== Given data
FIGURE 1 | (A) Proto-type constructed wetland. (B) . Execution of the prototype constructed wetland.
====
== Given data
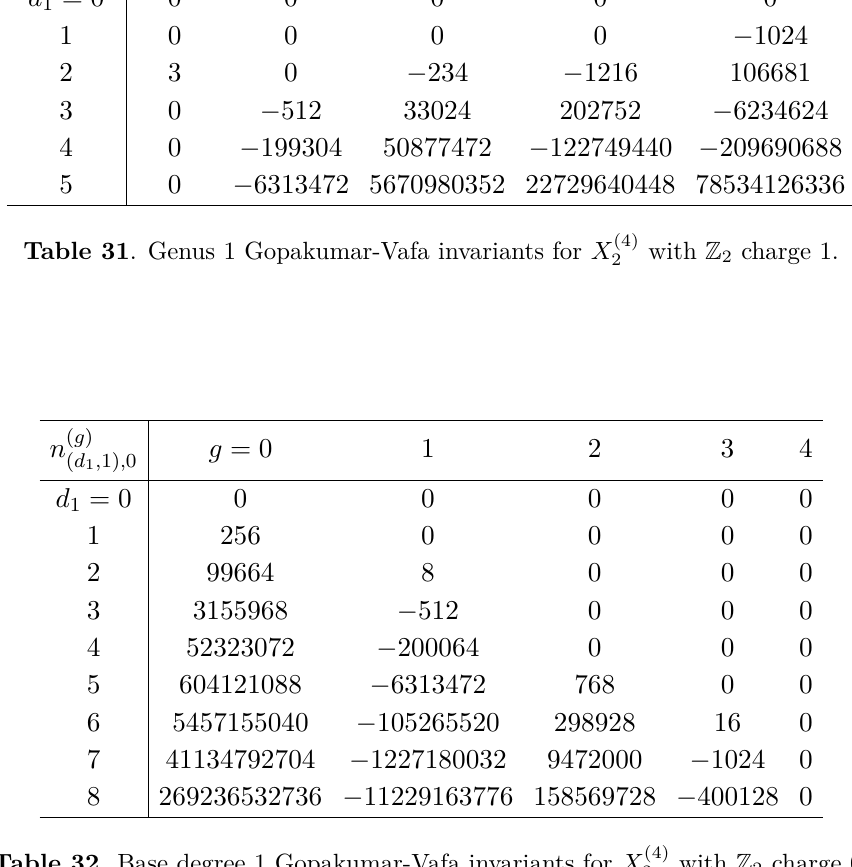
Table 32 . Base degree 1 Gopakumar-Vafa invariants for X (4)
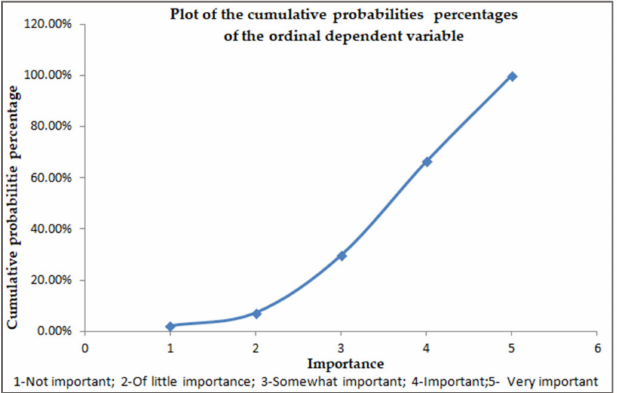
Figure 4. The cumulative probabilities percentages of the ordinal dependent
====
Return the lines above from the one with "Table 32 . Base" through the one with "Figure 4. The", verbatim and nothing else. Omit every picture.

Table 32 . Base degree 1 Gopakumar-Vafa invariants for X (4)
Figure 4. The cumulative probabilities percentages of the ordinal dependent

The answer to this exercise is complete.